─── Data for this exercise ───

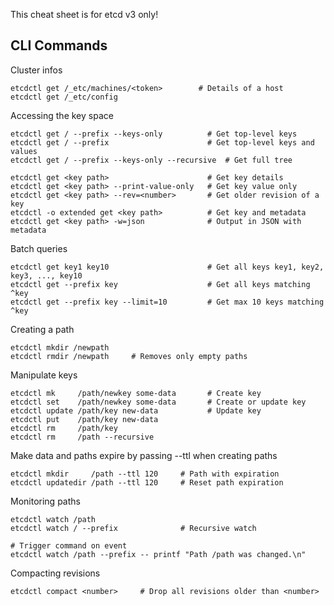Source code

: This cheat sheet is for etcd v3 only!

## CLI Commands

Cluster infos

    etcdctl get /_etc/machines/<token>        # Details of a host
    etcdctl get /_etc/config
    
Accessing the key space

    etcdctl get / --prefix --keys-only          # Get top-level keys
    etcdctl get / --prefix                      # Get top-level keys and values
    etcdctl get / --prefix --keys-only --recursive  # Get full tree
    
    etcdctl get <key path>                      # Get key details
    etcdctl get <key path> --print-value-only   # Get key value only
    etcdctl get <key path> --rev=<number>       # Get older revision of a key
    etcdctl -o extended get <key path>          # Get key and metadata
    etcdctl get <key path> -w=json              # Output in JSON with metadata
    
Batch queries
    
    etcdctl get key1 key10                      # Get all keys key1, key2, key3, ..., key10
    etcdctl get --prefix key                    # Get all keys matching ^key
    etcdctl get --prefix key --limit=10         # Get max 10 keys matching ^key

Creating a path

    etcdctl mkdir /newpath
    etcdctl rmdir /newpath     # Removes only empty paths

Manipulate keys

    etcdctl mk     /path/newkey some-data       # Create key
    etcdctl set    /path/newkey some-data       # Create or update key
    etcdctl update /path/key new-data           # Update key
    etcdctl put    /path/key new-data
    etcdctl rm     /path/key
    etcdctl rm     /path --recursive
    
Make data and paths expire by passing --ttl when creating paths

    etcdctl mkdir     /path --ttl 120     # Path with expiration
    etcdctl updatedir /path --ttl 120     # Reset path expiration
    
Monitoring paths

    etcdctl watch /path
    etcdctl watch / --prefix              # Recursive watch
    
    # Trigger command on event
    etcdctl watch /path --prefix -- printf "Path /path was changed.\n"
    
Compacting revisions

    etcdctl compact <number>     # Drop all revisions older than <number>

───

**Instructions for the task**. Please output every entry exactly as written, apart from the pictures.

**Solved problem**.
Source code

: This cheat sheet is for etcd v3 only!

## CLI Commands

Cluster infos

    etcdctl get /_etc/machines/<token>        # Details of a host
    etcdctl get /_etc/config
    
Accessing the key space

    etcdctl get / --prefix --keys-only          # Get top-level keys
    etcdctl get / --prefix                      # Get top-level keys and values
    etcdctl get / --prefix --keys-only --recursive  # Get full tree
    
    etcdctl get <key path>                      # Get key details
    etcdctl get <key path> --print-value-only   # Get key value only
    etcdctl get <key path> --rev=<number>       # Get older revision of a key
    etcdctl -o extended get <key path>          # Get key and metadata
    etcdctl get <key path> -w=json              # Output in JSON with metadata
    
Batch queries
    
    etcdctl get key1 key10                      # Get all keys key1, key2, key3, ..., key10
    etcdctl get --prefix key                    # Get all keys matching ^key
    etcdctl get --prefix key --limit=10         # Get max 10 keys matching ^key

Creating a path

    etcdctl mkdir /newpath
    etcdctl rmdir /newpath     # Removes only empty paths

Manipulate keys

    etcdctl mk     /path/newkey some-data       # Create key
    etcdctl set    /path/newkey some-data       # Create or update key
    etcdctl update /path/key new-data           # Update key
    etcdctl put    /path/key new-data
    etcdctl rm     /path/key
    etcdctl rm     /path --recursive
    
Make data and paths expire by passing --ttl when creating paths

    etcdctl mkdir     /path --ttl 120     # Path with expiration
    etcdctl updatedir /path --ttl 120     # Reset path expiration
    
Monitoring paths

    etcdctl watch /path
    etcdctl watch / --prefix              # Recursive watch
    
    # Trigger command on event
    etcdctl watch /path --prefix -- printf "Path /path was changed.\n"
    
Compacting revisions

    etcdctl compact <number>     # Drop all revisions older than <number>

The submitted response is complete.